Il comporte 17 membres contre 19 pour le précédent. Ce gouvernement fait suite à la rencontre du 6 janvier 1993, entre le général Eyadéma et Me Koffigoh. Dans un communiqué conjoint, les deux hommes constatent la vacance du poste de Premier ministre de la Transition. Ils prennent ensemble la décision de former le nouveau gouvernement.
Le 18 janvier, le Président de la République prend un décret nommant Me Joseph Kokou Koffigoh, comme Premier ministre.
Le HCR de son côté, a pris acte de la vacance du poste de Premier ministre de la Transition. Le HCR déclare illégale la nouvelle nomination de Koffigoh ; la Transition étant toujours en vigueur, selon la Constitution approuvée par la population le 27 septembre 1992 et promulguée le 14 octobre 1992.
En effet, les Dispositions transitoires (Constitution de la IVème République, Titre XV, article 152) stipulent que : «Le Haut Conseil de la République et le Gouvernement de Transition continuent d’exercer leurs prérogatives dans leurs domaines de compétence jusqu’à la mise en place des nouvelles Institutions prévues par cette Constitution. »

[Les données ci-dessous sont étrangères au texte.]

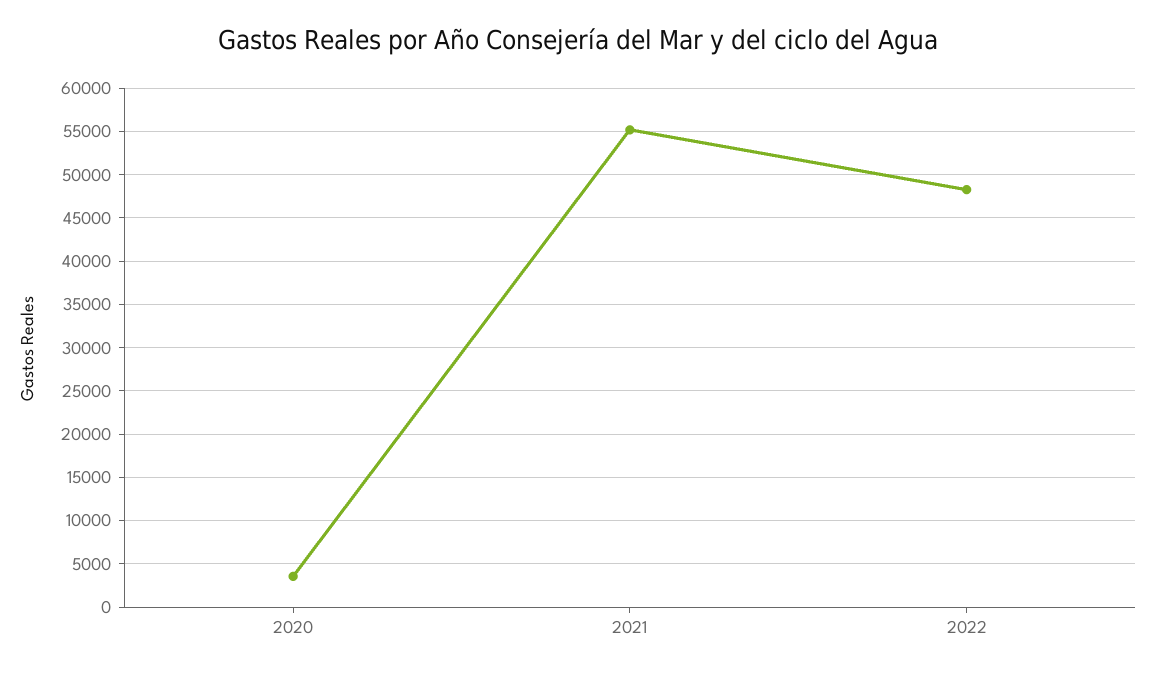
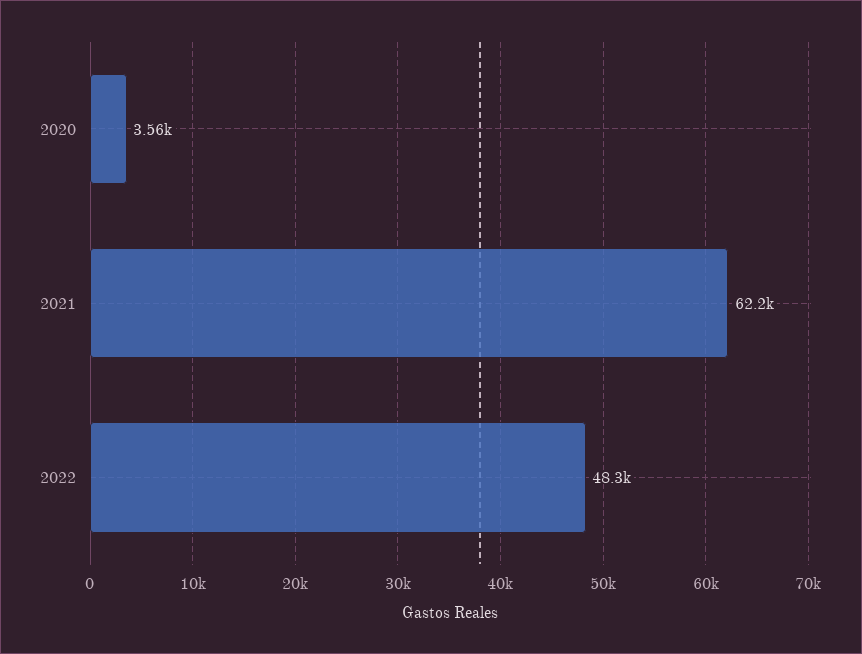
2021: 55000 -> 62200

Eyadéma vient une fois de plus de violer la Constitution, Me Koffigoh est complice. Le 19 janvier, une manifestation monstre (prévue avant la reconduction de Koffigoh) est organisée devant les ambassades occidentales pour prendre à témoin l’opinion et demander instamment à la Communauté internationale de ne pas reconnaître ce gouvernement présumé illégal. Même les femmes de Lomé qui ont un certain mal à déchiffrer les textes de loi, chanteront à l’occasion de cette marche, à l’unisson : « Koffigoh blé mi loo, éeh blémi loo ! Koffigoh sami loo, gnamagnama sami lo ooh ! » [Note de l’auteur. Improvisation en langue mina : grosso modo : «Koffigoh nous a trahis, Koffigoh nous a vendus ! ».]

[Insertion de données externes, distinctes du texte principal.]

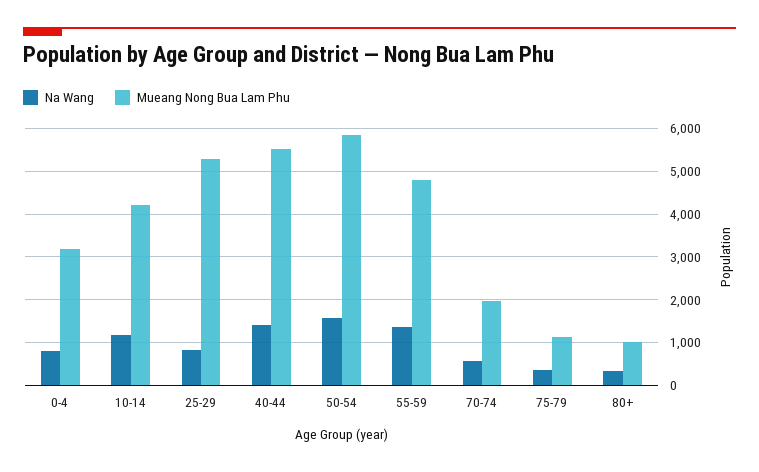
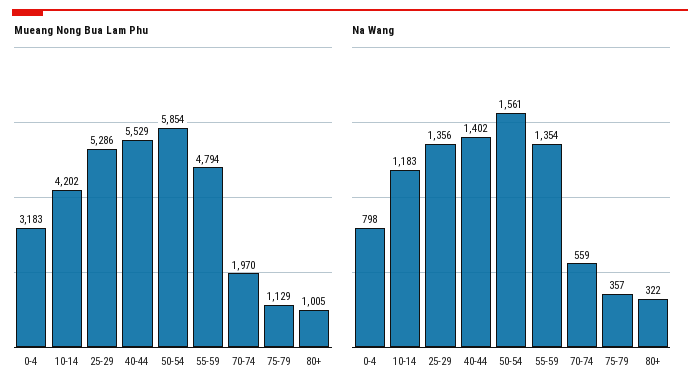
Na Wang, 25-29: 800 -> 1356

Le gouvernement présenté par Joseph Kokou Koffigoh, le vendredi 12 février est dit «Gouvernement de crise » ; 18 personnalités désignées en dehors des partis, «à titre individuel » ; 8 ministres proches du général Eyadéma, conservent : la Défense, les Affaires étrangères, la Justice, la Communication, etc.
A peu de chose près, en cette même période, la France recentre son jeu politique au Togo. Le mentor de Koffigoh, l’ambassadeur de France Bruno Delaye est rappelé à Paris. Les officiels français ne croient plus en Koffigoh comme le poulain capable de ramener la victoire en leur camp : « A Paris, confirmant ce qu’il avait dit quelques jours auparavant et qui m’avait été rapporté au siège du Parti Socialiste, Bruno Delaye, alors conseiller aux affaires africaines de Mitterrand, se plaignit en ma présence à l’Elysée de l’incapacité notoire et de l’impéritie du Premier ministre togolais. Après un instant de choc et d’étonnement, dû à ma connaissance des relations qui unissaient les deux hommes et du soutien qu’accordait Delaye à Koffigoh, je commençais à réaliser la portée de l’erreur grave commise et le danger que représentait Koffigoh à la tête de l’Etat. » [Dégli (J. Y.), Togo : La tragédie africaine, Ed. Nouvelles du Sud, Paris, 1996, p. 73.]
Cependant Jo Ko Ko va bénéficier d’un soutien symbolique, celui des FAT. Le 21 janvier 1993, les officiers de l’armée apportent leur soutien au général Eyadéma et au Premier ministre Koffigoh. Le «Gouvernement de crise» va agir dans deux directions. En premier lieu, il va procéder à des nominations aux fonctions de l’Etat et prendre des dispositions relatives aux consultations électorales. En second lieu, il va prendre des mesures de rétorsions à l’encontre des travailleurs grévistes de la fonction publique.

Entre-temps, sur le plan des relations avec l’extérieur, le «Gouvernement de crise» se sent mal soutenu. Le Parlement européen adopte une résolution condamnant la violence et le non-respect des institutions au Togo. Il appelle les gouvernements à apporter leur soutien au HCR et aux forces démocratiques. L’Allemagne, les Etats-Unis ont suspendu leur coopération avec le gouvernement togolais ; la France aussi (sa coopération militaire, en octobre 1992), ceci à son corps défendant. Mais de fil en aiguille, la France finira par imposer celui qui a toujours compris la partition à jouer : Gnassingbé Eyadéma.